La voleuse de livres : quel acteur a perdu 16 kilos pour les besoins du film ?

A l’occasion de la diffusion du film intitulé La voleuse de livres dimanche 6 juin 2021, à partir de 21h05 sur TF1 séries films, Télé Star vous dévoile quel comédien a perdu 16 kilos pour les besoins du tournage.

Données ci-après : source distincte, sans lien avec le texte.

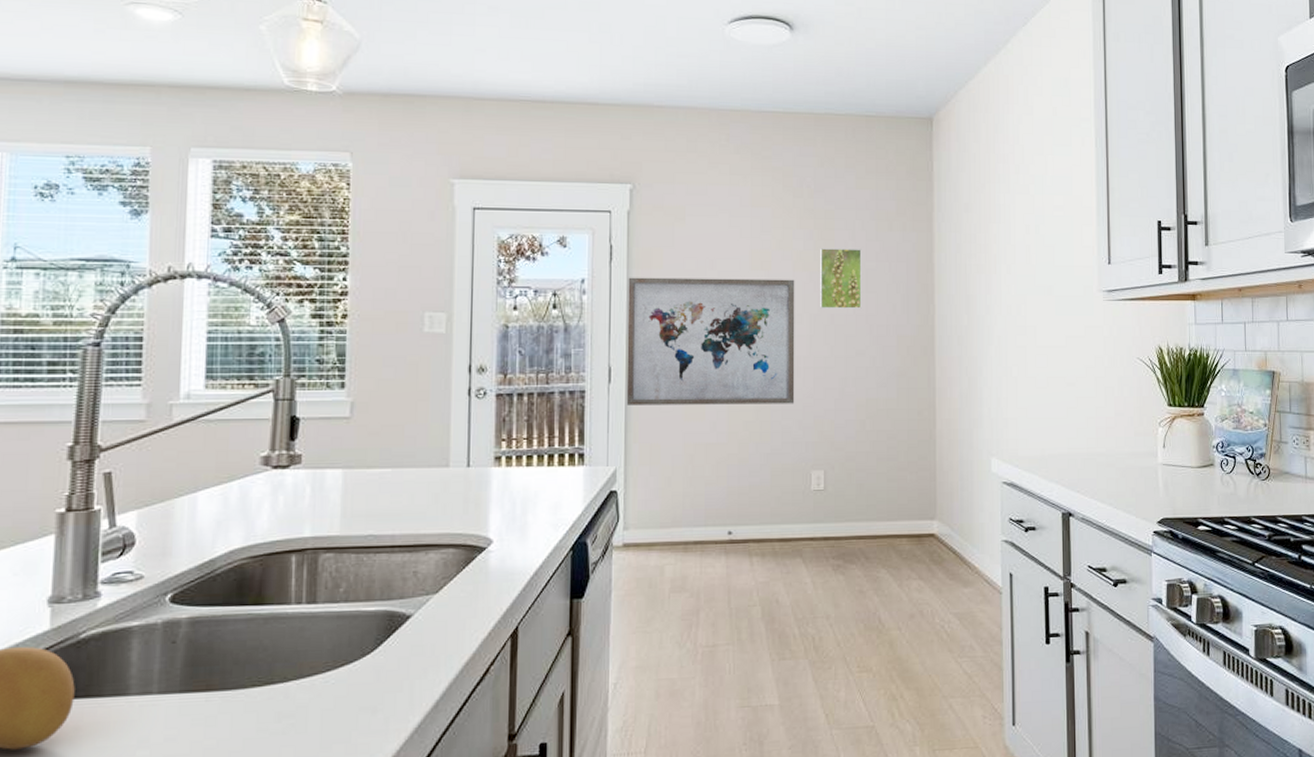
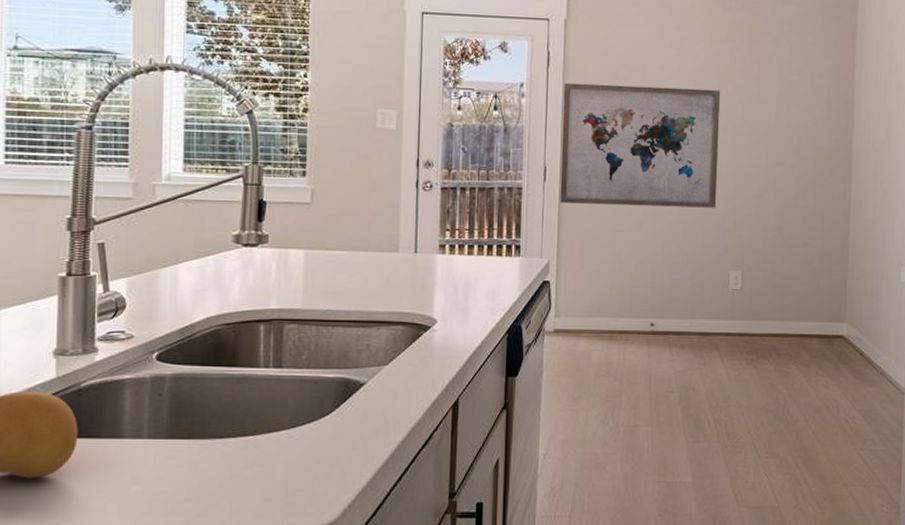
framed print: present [820,248,862,309] -> none [744,61,786,120]

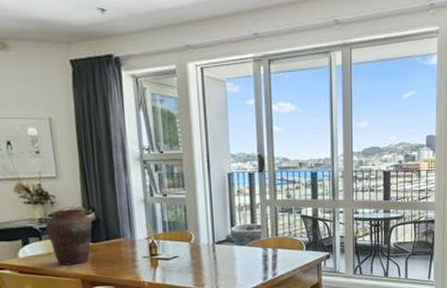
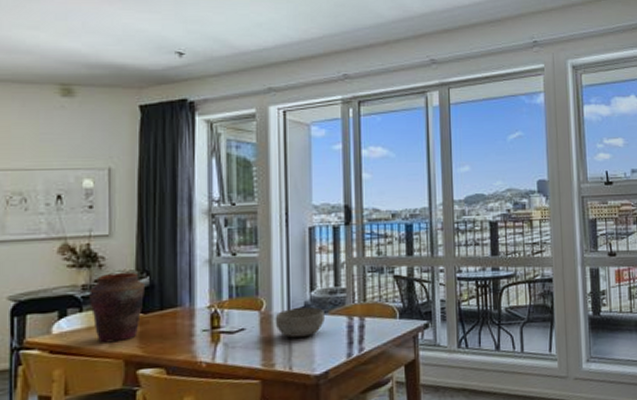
bowl: none [202,240,245,264] -> present [275,307,326,338]

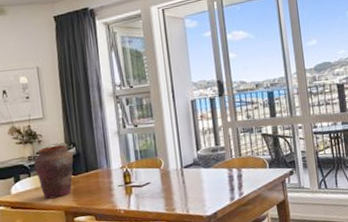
bowl: present [275,307,326,338] -> none [172,163,211,188]

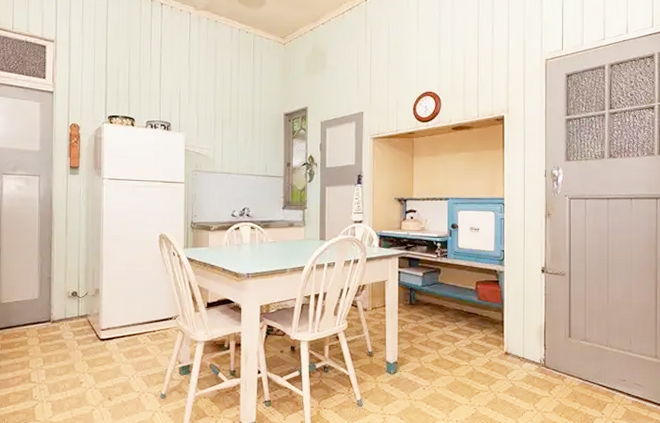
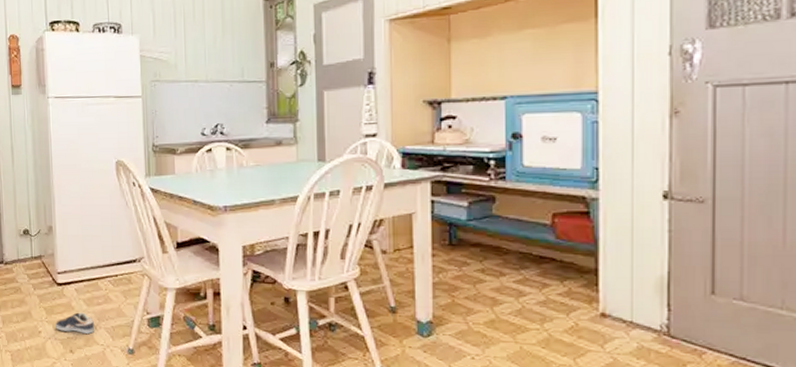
sneaker: none [95,364,133,382] -> present [55,312,95,334]

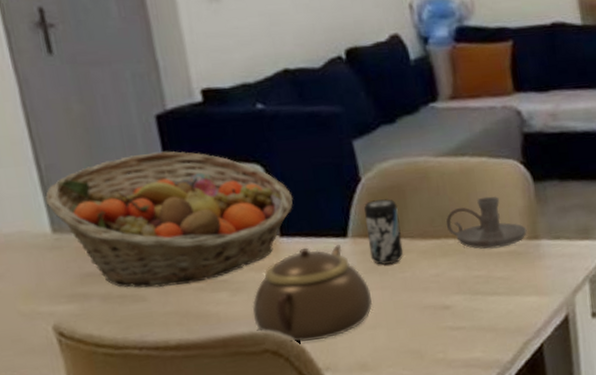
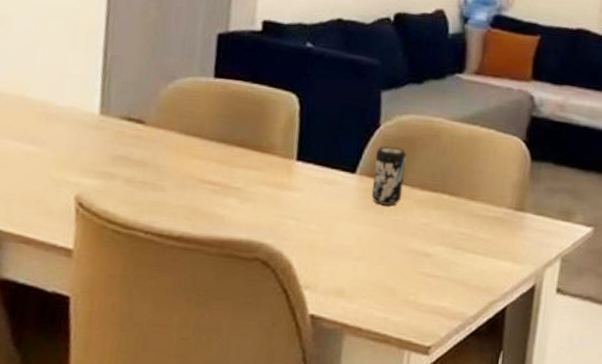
fruit basket: present [45,151,293,288] -> none [102,63,317,185]
teapot: present [252,245,373,342] -> none [253,174,364,260]
candle holder: present [445,195,527,249] -> none [445,164,516,213]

Sorti au cinéma en 2013, le film intitulé La voleuse de livres, porté par Geoffrey Rush, Emily Watson et Sophie Nélisse, sera diffusé dimanche 6 juin 2021, à partir de 21h05 sur la chaîne TF1 séries films. Réalisé par Brian Percival, ce long-métrage est en fait l’adaptation cinématographique du best-seller éponyme publié en 2005 par l’auteur australien Markus Zusak. Cet ouvrage fut vendu à 8 millions d’exemplaires dans le monde, et traduit dans plus d’une trentaine de langues. Présent au casting de ce film, le jeune comédien Ben Schnetzer joue ici dans son tout premier long-métrage.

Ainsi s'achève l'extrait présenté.